On the front of Friday’s Style section of The Washington Post, writer Michael Cavna asked editorial cartoonists to “mull what’s changed” since the terrorist shootings at Charlie Hebdo magazine in Paris a year ago. What resulted was more outrage against “Islamophobia” than radical Islam.
Somehow, while Cavna and his interview subjects discussed how ISIS must be separated from the everyday Muslim, they did not discuss comparing Republican candidates to ISIS, like this recent “Jihadi Don” outrage from Steve Benson at the Arizona Republic, imagining terrorist Trump as beheading innocent Muslims with a knife:
Cavna’s roundup often sounded like a liberal talking-point club:
NICK ANDERSON (Houston Chronicle):
We make a very big deal out of Islamic terrorism, and it is a big deal. But we need to keep the threat in perspective. Statistically, I have a far greater chance of being shot by an American with a gun than a Muslim radical with a gun.
PAT BAGLEY (Salt Lake Tribune):
....A year on from the Hebdo killings, and I am much less likely to whine about how tough I think I have it. I do wonder a bit about all the guns out there, and the psychedelic Kool-Aid acid trip that the GOP seems to be on, but I don’t worry much about my personal safety, especially when our armed religious loonies tend to sequester themselves in bird refuges in the middle of nowhere.
MIKE LUCKOVICH (Atlanta Journal Constitution):
We become numb to terror, and for those of us not directly impacted, it becomes something of an abstraction. [The massacre of] fellow cartoonists personalized it. That said, nothing has changed for me except for feeling an even stronger obligation, in this political climate of fearmongering, to advocate for tolerance. (Ahem.)
JIMMY MARGULIES (King Features):
Unless I have somehow been hiding under a rock, or walking around with blinders on, I honestly cannot see any substantial change — either personally or in the political cartoon field as a whole — since the Charlie Hebdo attack. And that to me is a very good thing....Yes, I know that there was violence at the Draw Muhammad event in Texas last May, but I would rather not consider that related to editorial cartoonists practicing graphic opinion journalism. That was an anti-Muslim bigot using a “cartoon contest” to further [an] intolerant agenda.
JEN SORENSEN (Austin Chronicle et al.):
I know others have had to worry about security at certain events and such, but I can’t say I’ve noticed a huge change as a cartoonist. Speaking for myself, probably the biggest difference has been a spike in ugly Islamophobic comments and hate mail. After years of relative calm in my inbox, things are starting to feel more like the post-9/11 years. This is undoubtedly not only due to the Charlie Hebdo attacks, but [also] news throughout the year.

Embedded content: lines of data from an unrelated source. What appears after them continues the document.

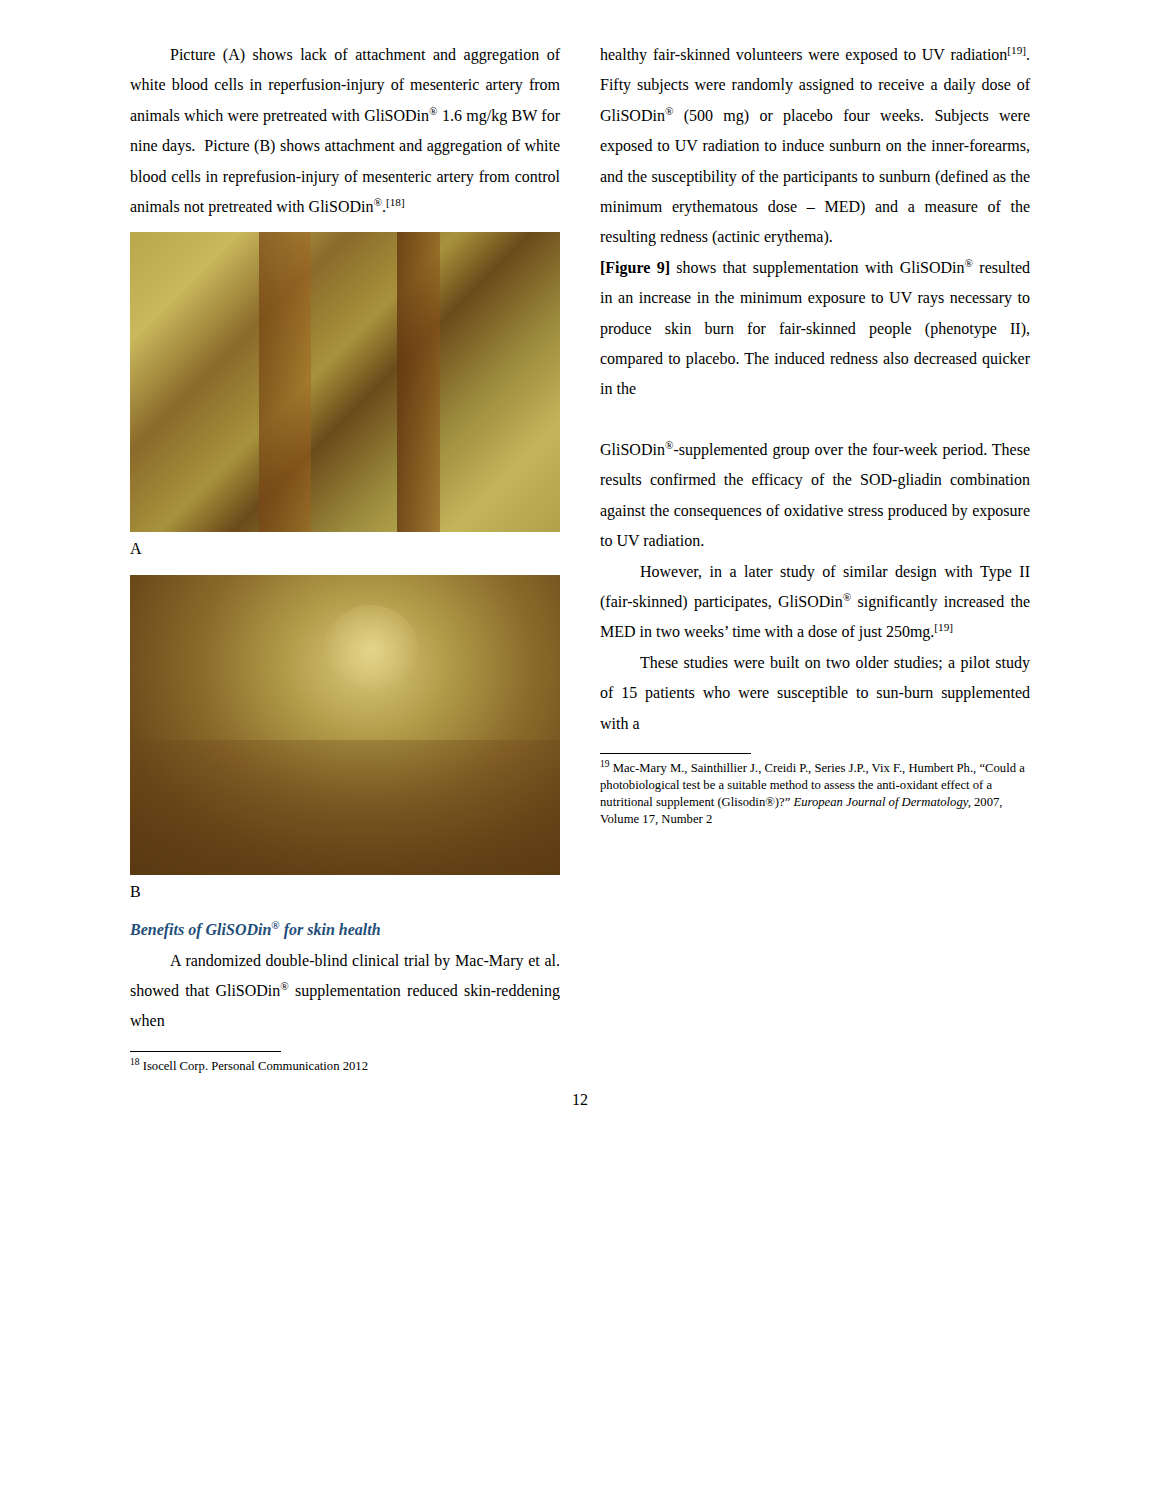Picture (A) shows lack of attachment and aggregation of white blood cells in reperfusion-injury of mesenteric artery from animals which were pretreated with GliSODin® 1.6 mg/kg BW for nine days. Picture (B) shows attachment and aggregation of white blood cells in reprefusion-injury of mesenteric artery from control animals not pretreated with GliSODin®.[18]
A
B
Benefits of GliSODin® for skin health
A randomized double-blind clinical trial by Mac-Mary et al. showed that GliSODin® supplementation reduced skin-reddening when
18 Isocell Corp. Personal Communication 2012
healthy fair-skinned volunteers were exposed to UV radiation[19]. Fifty subjects were randomly assigned to receive a daily dose of GliSODin® (500 mg) or placebo four weeks. Subjects were exposed to UV radiation to induce sunburn on the inner-forearms, and the susceptibility of the participants to sunburn (defined as the minimum erythematous dose – MED) and a measure of the resulting redness (actinic erythema).
[Figure 9] shows that supplementation with GliSODin® resulted in an increase in the minimum exposure to UV rays necessary to produce skin burn for fair-skinned people (phenotype II), compared to placebo. The induced redness also decreased quicker in the
GliSODin®-supplemented group over the four-week period. These results confirmed the efficacy of the SOD-gliadin combination against the consequences of oxidative stress produced by exposure to UV radiation.
However, in a later study of similar design with Type II (fair-skinned) participates, GliSODin® significantly increased the MED in two weeks’ time with a dose of just 250mg.[19]
These studies were built on two older studies; a pilot study of 15 patients who were susceptible to sun-burn supplemented with a
19 Mac-Mary M., Sainthillier J., Creidi P., Series J.P., Vix F., Humbert Ph., “Could a photobiological test be a suitable method to assess the anti-oxidant effect of a nutritional supplement (Glisodin®)?” European Journal of Dermatology, 2007, Volume 17, Number 2
12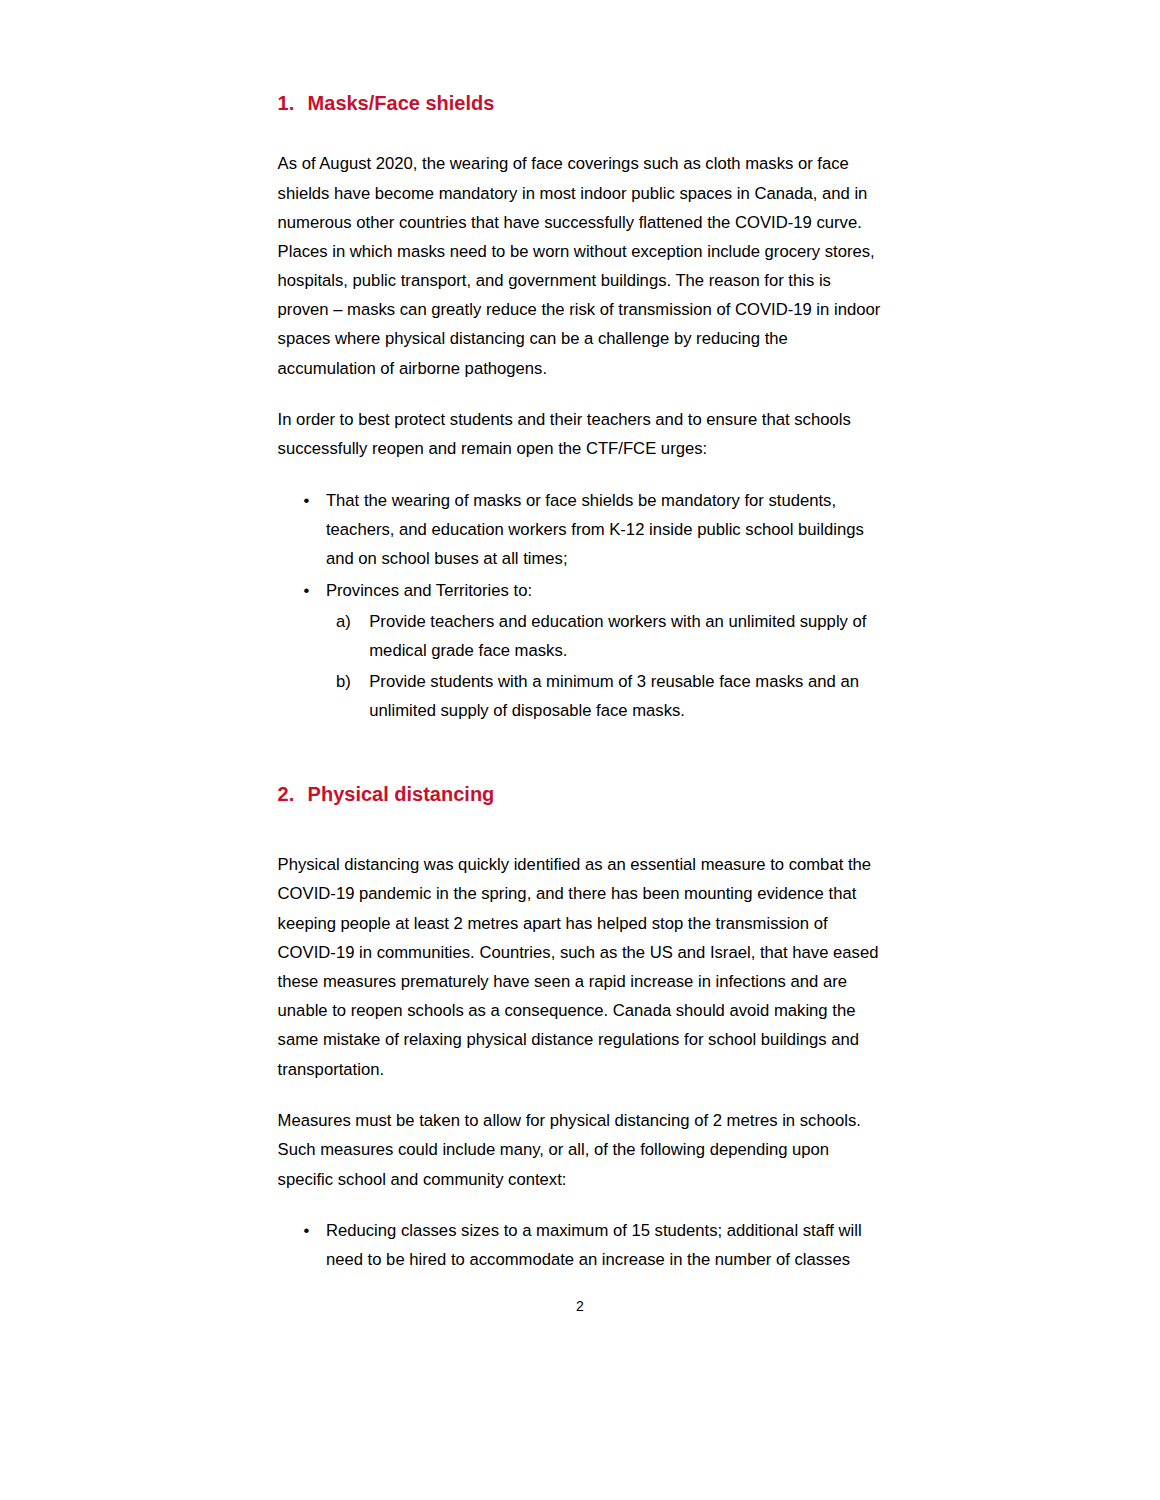1. Masks/Face shields
As of August 2020, the wearing of face coverings such as cloth masks or face shields have become mandatory in most indoor public spaces in Canada, and in numerous other countries that have successfully flattened the COVID-19 curve. Places in which masks need to be worn without exception include grocery stores, hospitals, public transport, and government buildings. The reason for this is proven – masks can greatly reduce the risk of transmission of COVID-19 in indoor spaces where physical distancing can be a challenge by reducing the accumulation of airborne pathogens.
In order to best protect students and their teachers and to ensure that schools successfully reopen and remain open the CTF/FCE urges:
That the wearing of masks or face shields be mandatory for students, teachers, and education workers from K-12 inside public school buildings and on school buses at all times;
Provinces and Territories to:
a) Provide teachers and education workers with an unlimited supply of medical grade face masks.
b) Provide students with a minimum of 3 reusable face masks and an unlimited supply of disposable face masks.
2. Physical distancing
Physical distancing was quickly identified as an essential measure to combat the COVID-19 pandemic in the spring, and there has been mounting evidence that keeping people at least 2 metres apart has helped stop the transmission of COVID-19 in communities. Countries, such as the US and Israel, that have eased these measures prematurely have seen a rapid increase in infections and are unable to reopen schools as a consequence. Canada should avoid making the same mistake of relaxing physical distance regulations for school buildings and transportation.
Measures must be taken to allow for physical distancing of 2 metres in schools. Such measures could include many, or all, of the following depending upon specific school and community context:
Reducing classes sizes to a maximum of 15 students; additional staff will need to be hired to accommodate an increase in the number of classes
2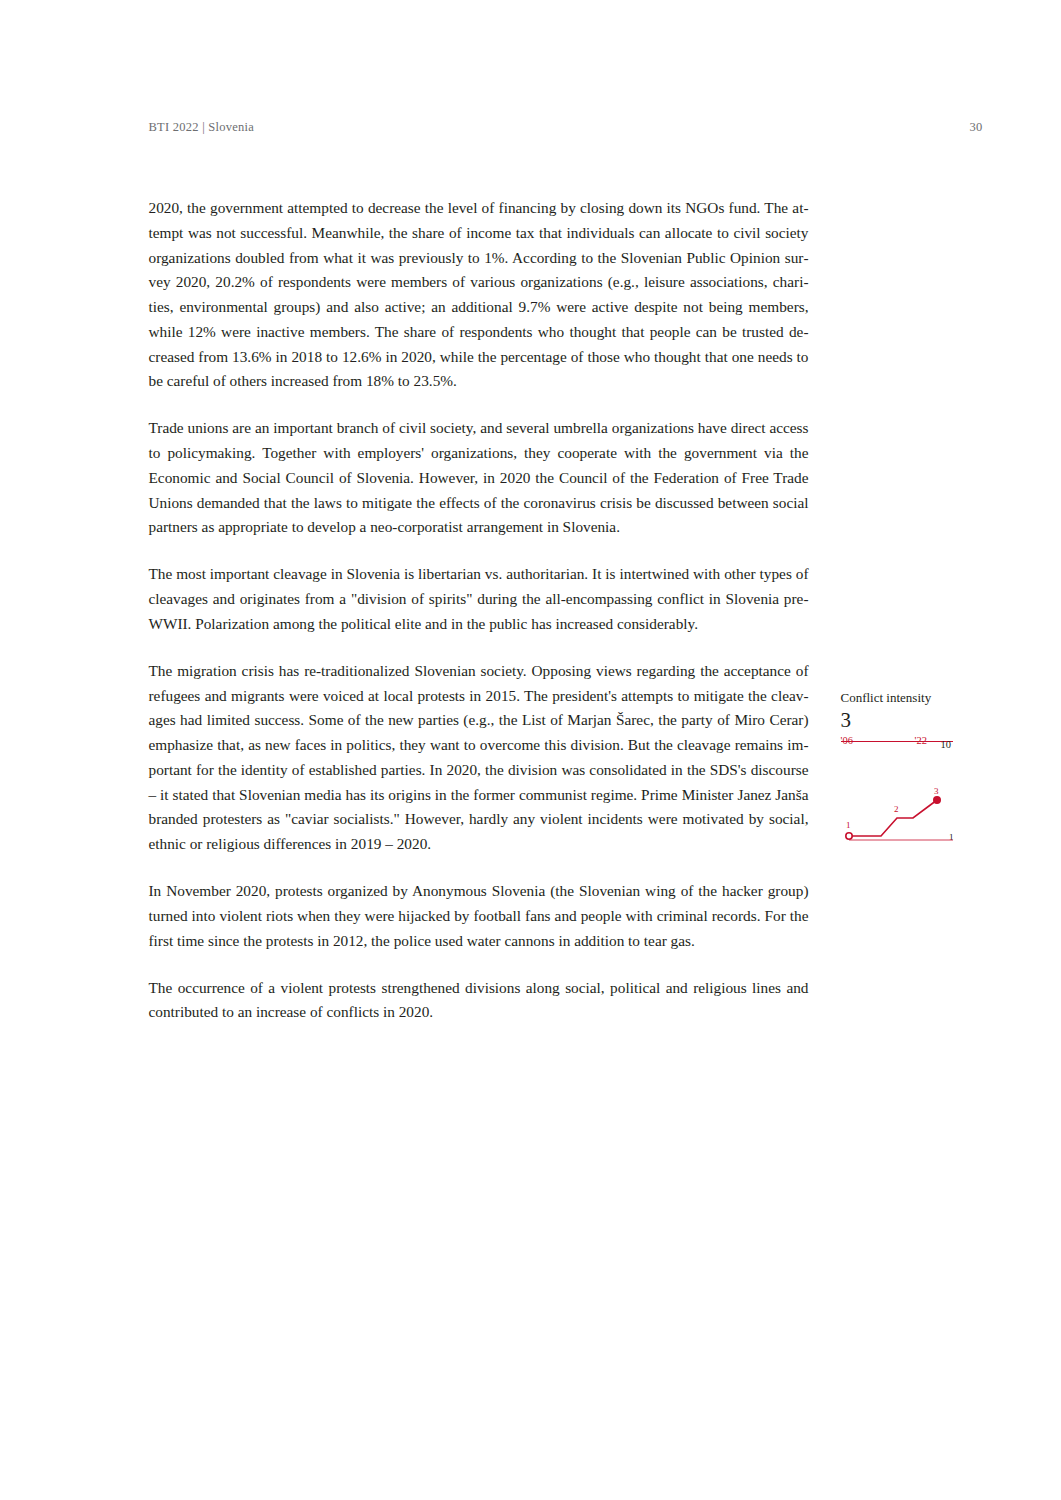BTI 2022 | Slovenia 30
2020, the government attempted to decrease the level of financing by closing down its NGOs fund. The attempt was not successful. Meanwhile, the share of income tax that individuals can allocate to civil society organizations doubled from what it was previously to 1%. According to the Slovenian Public Opinion survey 2020, 20.2% of respondents were members of various organizations (e.g., leisure associations, charities, environmental groups) and also active; an additional 9.7% were active despite not being members, while 12% were inactive members. The share of respondents who thought that people can be trusted decreased from 13.6% in 2018 to 12.6% in 2020, while the percentage of those who thought that one needs to be careful of others increased from 18% to 23.5%.
Trade unions are an important branch of civil society, and several umbrella organizations have direct access to policymaking. Together with employers' organizations, they cooperate with the government via the Economic and Social Council of Slovenia. However, in 2020 the Council of the Federation of Free Trade Unions demanded that the laws to mitigate the effects of the coronavirus crisis be discussed between social partners as appropriate to develop a neo-corporatist arrangement in Slovenia.
The most important cleavage in Slovenia is libertarian vs. authoritarian. It is intertwined with other types of cleavages and originates from a "division of spirits" during the all-encompassing conflict in Slovenia pre-WWII. Polarization among the political elite and in the public has increased considerably.
The migration crisis has re-traditionalized Slovenian society. Opposing views regarding the acceptance of refugees and migrants were voiced at local protests in 2015. The president's attempts to mitigate the cleavages had limited success. Some of the new parties (e.g., the List of Marjan Šarec, the party of Miro Cerar) emphasize that, as new faces in politics, they want to overcome this division. But the cleavage remains important for the identity of established parties. In 2020, the division was consolidated in the SDS's discourse – it stated that Slovenian media has its origins in the former communist regime. Prime Minister Janez Janša branded protesters as "caviar socialists." However, hardly any violent incidents were motivated by social, ethnic or religious differences in 2019 – 2020.
In November 2020, protests organized by Anonymous Slovenia (the Slovenian wing of the hacker group) turned into violent riots when they were hijacked by football fans and people with criminal records. For the first time since the protests in 2012, the police used water cannons in addition to tear gas.
The occurrence of a violent protests strengthened divisions along social, political and religious lines and contributed to an increase of conflicts in 2020.
Conflict intensity
3
'06 '22 10
1 2 3 1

Just [this week], I was called a “disgusting human being” for my cartoon attempting to differentiate ISIS terrorists from ordinary Muslims. If anything, the past year felt like part of a larger continuum of increasing extremism, violence, bigotry and abject stupidity. Unfortunately, I don’t see any of this changing in 2016.
This is what Sorensen ACTUALLY wrote next to her cartoon, as if she’s an innocent lamb making fine religious distinctions:
The GOP is demanding that the Democratic presidential candidates use the term “radical Islam” to refer to ISIS. Yet it’s hard to imagine them making similar demands that various acts of homegrown terrorism be called the work of “radical Christians.” Many would argue that simply committing such an act means one is not a true Christian. By the same token, ISIS is not Islamic, as Islam is understood and practiced by the overwhelming majority of the world’s Muslims. So why insist on the label, unless you have an axe to grind about a faith you deem inferior? Why add to the Islamophobic backlash that has already led to a Texas mosque having its front door hit with feces?
ISIS thinks in terms of a “clash of civilizations,” and (surprise!) so do American right-wingers. Anyone framing this issue as The West vs. Islam is playing right into ISIS’s hands.
Cavna began with Philly.com cartoonist Signe Wilkinson:
“My line on religion is that when a religious group starts asking for special favors from the state — whether it’s tax privileges for their schools or exemptions from regulations everyone else must abide by — or acting in ways that affect others: abusing kids, cutting off apostates’ heads — they become part of the political process, and should be treated as the political players they are,” added Wilkinson, who — alongside Pulitzer-winning Post cartoonist Ann Telnaes — will appear Saturday afternoon at the Newseum for an Inside Media talk titled, “Charlie Hebdo: One Year Later.”
Telnaes was not quoted for this article -- maybe still a little quiet after cartooning Ted Cruz's daughters as monkeys just before Christmas? The Post has never acknowledged that this ever happened in the newspaper. Telnaes cartoons are largely online (unlike the Post's Tom Toles in the regular paper), but it's odd the paper would never notice. Or maybe not.